Pourquoi se faire accompagner pour la partie SEO d’une migration ?

Parce que le coût de l’erreur est asymétrique. Une migration se prépare en quelques semaines, mais une chute de trafic organique se paie pendant des trimestres, en marge perdue et en budget publicitaire de compensation. L’accompagnement apporte trois choses qu’une équipe interne mobilisée sur la mise en production n’a matériellement pas le temps de produire : une cartographie exhaustive de l’existant réalisée avant tout gel de contenu, un protocole de contrôle et d’alerte activé dès la mise en ligne, et un arbitrage indépendant entre les contraintes techniques, les contraintes de design et les contraintes de visibilité. Un accompagnement SEO de migration représente généralement une fraction du budget de refonte, pour un risque évité qui se chiffre souvent en dizaines de milliers d’euros de chiffre d’affaires.

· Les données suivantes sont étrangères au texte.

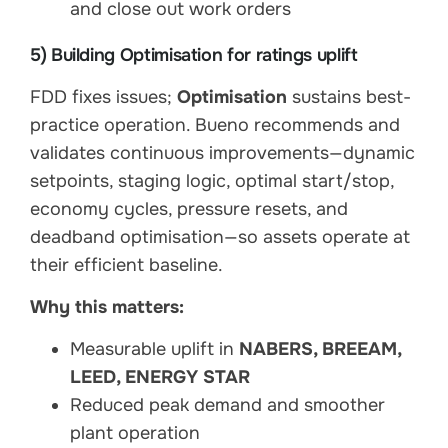
and close out work orders
5) Building Optimisation for ratings uplift
FDD fixes issues;
Optimisation
sustains best-
practice operation. Bueno recommends and
validates continuous improvements—dynamic
setpoints, staging logic, optimal start/stop,
economy cycles, pressure resets, and
deadband optimisation—so assets operate at
their efficient baseline.
Why this matters:
Measurable uplift in
NABERS, BREEAM,
LEED, ENERGY STAR
Reduced peak demand and smoother
plant operation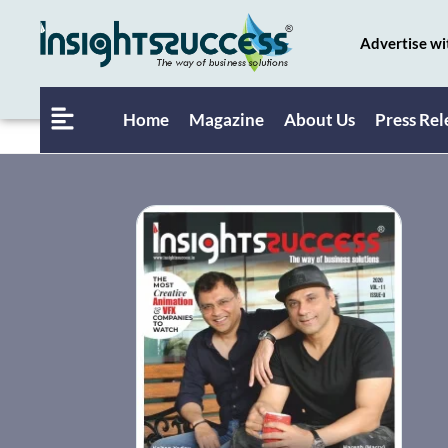
Advertise wi
Home
Magazine
About Us
Press Rel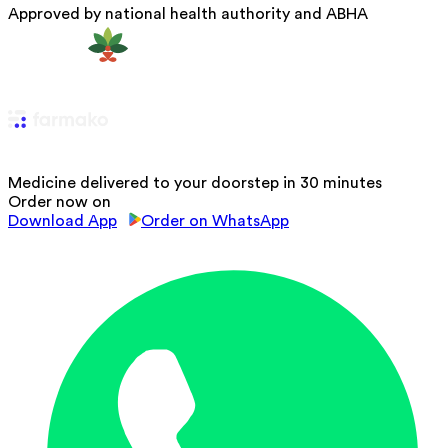
Approved by national health authority and ABHA
Medicine delivered to your doorstep in 30 minutes
Order now on
Download App
Order on WhatsApp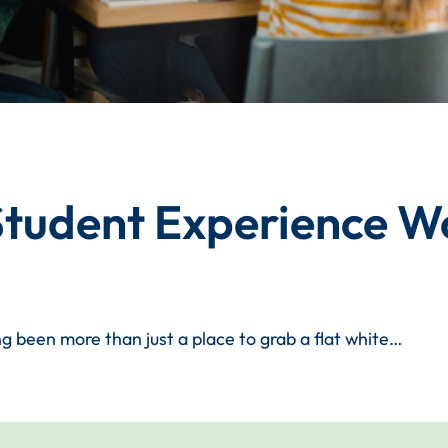
 Student Experience W
g been more than just a place to grab a flat white…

Faut-il migrer le blog en même temps que la boutique ?

Dans l’idéal, non. Séparer les deux chantiers permet d’isoler les causes en cas d’anomalie et de limiter le volume d’URL modifiées simultanément. Si les contraintes de projet imposent une bascule unique, il faut alors traiter le blog comme un silo autonome : plan de redirection dédié, contrôle des liens internes sortant vers les pages commerciales, préservation des dates de publication et des balises auteur, et vérification que les articles conservent leur profondeur de clic. Le blog concentre souvent la majorité des liens entrants naturels d’un site e-commerce : le perdre revient à sacrifier l’autorité qui alimente les pages catégories.

Une migration a-t-elle un impact sur la visibilité dans ChatGPT, Perplexity ou les AI overviews ?

Oui, et l’impact est plus long à corriger que sur la recherche traditionnelle. Les moteurs de réponse générative s’appuient sur des index et des corpus rafraîchis à des rythmes différents de celui de Google. Une URL citée comme source dans une réponse générée continue d’être référencée pendant des semaines après sa disparition. Pour limiter la casse, il faut maintenir les redirections 301 au minimum 12 à 18 mois, conserver la structure sémantique des pages citées (titres, définitions, listes, tableaux comparatifs), préserver les données structurées de type Product, FAQPage et Organization, et surveiller les mentions de marque dans les réponses générées comme on surveille un positionnement.